Bei den Pfadfinderinnen: Von Wichteln
Ziemlich erschöpft sind sie zurückgekommen, EMMA-Redakteurin Chantal Louis und Fotografin Bettina Flitner, von ihrem Pfingst- Wochenende bei den Pfadfinderinnen. Denn bei den Wichteln und den Rangerinnen muss frau zulangen können. "Selbst ist das Mädchen!" lautet heute das Credo der Jugendverbände, wo es kräftig rumort. Sowohl bei den Pfadfinderinnen, die - klugerweise? - 'jungenfrei' geblieben sind, als auch bei den Falkinnen, die den Jungmachos Paroli bieten.
"Scheiße! Das Zelt hat jetzt irgendwie zu viele Ecken." - "Dann spannen wir die eben weg. Krümel, kann das hier nach innen gespannt werden?" Ein Teenagerkopf mit rappelkurzem Bürstenhaarschnitt taucht aus den schwarzen Stoffmassen, die ein Zelt werden sollen, auf und begutachtet sie mit Kennerinnenblick. "Vor allem müßt ihr mal die Stangen versetzen!" Krümels Kopf verschwindet wieder im faltigen Stoffberg.
Eine Viertelstunde später ist die Anzahl der Zeltecken korrekt, das selbstgebaute Holzkreuz aus Ästen hält die Spitze goldrichtig. Das Zelt - auf pfadfinderisch: die Jurte - steht. 20 Meter weiter hügelaufwärts kämpfen ein paar Mädchen zwischen sieben und zehn - in der Pfadfinderinnensprache: Wichtel - immer noch erfolglos mit Holzkreuz, Stangen und Planen.
"Wenn das ein Lager mit Jungen und Mädchen wäre - dann hätten jetzt die Jungen das Zelt aufgebaut...", sagt Martina Cleve, Bundesmitarbeiterin der Pfadfinderinnenschaft St. Georg. "Das geht hier aber nicht."
Stattdessen stoßen ein paar ältere Mädchen plus Lagerleiterin Martina Schellenberg dazu.
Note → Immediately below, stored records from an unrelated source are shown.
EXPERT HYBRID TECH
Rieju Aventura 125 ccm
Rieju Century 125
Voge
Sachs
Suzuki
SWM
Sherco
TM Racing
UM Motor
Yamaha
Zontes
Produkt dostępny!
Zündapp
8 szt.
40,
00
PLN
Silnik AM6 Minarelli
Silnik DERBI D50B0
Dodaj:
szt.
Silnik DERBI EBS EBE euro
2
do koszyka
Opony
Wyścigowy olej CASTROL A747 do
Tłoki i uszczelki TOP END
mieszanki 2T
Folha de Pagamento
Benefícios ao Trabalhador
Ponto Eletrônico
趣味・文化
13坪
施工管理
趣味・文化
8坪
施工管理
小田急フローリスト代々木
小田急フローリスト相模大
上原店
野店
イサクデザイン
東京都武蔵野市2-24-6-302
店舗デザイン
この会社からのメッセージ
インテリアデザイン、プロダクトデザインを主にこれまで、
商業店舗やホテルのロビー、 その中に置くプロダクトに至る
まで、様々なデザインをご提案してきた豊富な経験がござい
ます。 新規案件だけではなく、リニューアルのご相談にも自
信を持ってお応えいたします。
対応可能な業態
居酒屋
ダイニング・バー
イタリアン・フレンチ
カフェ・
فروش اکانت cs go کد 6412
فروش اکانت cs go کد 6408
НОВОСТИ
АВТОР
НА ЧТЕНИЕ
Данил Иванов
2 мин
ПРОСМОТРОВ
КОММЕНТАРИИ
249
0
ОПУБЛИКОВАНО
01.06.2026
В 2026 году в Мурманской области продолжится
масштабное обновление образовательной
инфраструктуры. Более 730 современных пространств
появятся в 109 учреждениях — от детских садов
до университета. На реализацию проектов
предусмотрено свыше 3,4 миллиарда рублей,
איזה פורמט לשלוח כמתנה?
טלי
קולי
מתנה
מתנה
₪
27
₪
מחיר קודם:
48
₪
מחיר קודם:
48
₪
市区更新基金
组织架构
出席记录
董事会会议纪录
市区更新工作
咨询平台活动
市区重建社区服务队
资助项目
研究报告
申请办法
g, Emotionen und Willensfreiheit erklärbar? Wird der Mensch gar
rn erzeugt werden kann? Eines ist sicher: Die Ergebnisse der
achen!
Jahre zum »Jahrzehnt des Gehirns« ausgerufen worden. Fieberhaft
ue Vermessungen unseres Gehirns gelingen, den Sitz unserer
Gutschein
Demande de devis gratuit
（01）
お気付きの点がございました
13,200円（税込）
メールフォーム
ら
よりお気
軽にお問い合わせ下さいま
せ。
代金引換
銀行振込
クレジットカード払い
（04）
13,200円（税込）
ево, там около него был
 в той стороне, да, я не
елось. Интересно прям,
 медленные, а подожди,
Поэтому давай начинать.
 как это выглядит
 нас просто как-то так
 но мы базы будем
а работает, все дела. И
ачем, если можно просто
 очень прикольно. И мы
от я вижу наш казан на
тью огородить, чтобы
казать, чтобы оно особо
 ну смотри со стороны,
Die zieht ihr Taschenmesser aus der Jeans und schneidet passende Stücke von der Seilrolle ab. Zehn Minuten später steht auch die Wichtel-Jurte auf der großen Wiese, zwischen Hühnerstall und Hauptgebäude. Das "Pfingstlager" auf dem idyllischen Pützerhof, einem renovierten Bauernhof mitten in den Hügeln des Bergischen Landes, kann losgehen.
Vor dem Nachmittagsprogram wird gemeinsam ein Lied gesungen. Aus allen Ecken des Geländes strömen die rund 80 Mädchen zusammen und hocken sich um die große Feuerstelle in der Mitte des Lagers. Das Wichtel-Lied ist dran, finden die quirligen Mini-Pfadfinderinnen, die nicht nur an ihrer Körpergröße, sondern auch an ihrem leuchtend gelben Halstuch zu erkennen sind.
Außer ihnen tragen nur die Gruppenleiterinnen ein blaugestreiftes Tuch, ansonsten ist von Uniform keine Spur - das Bild prägen Jeans, Sweatshirts und Gummistiefel. "Auch unsre Meinung ist richtig! Denn wir Wichtel sind wichtig! Wir entscheiden mit, was in der Welt passiert!" schmettern die Wichtelinnen zur Gitarre. Daß die Mädchen so früh wie möglich ihre Meinung vertreten, Verantwortung übernehmen und entscheiden, was sie wollen und was nicht, ist "einer der zutiefst feministischen Grundsätze der PSG", erklärt Martina Cleve.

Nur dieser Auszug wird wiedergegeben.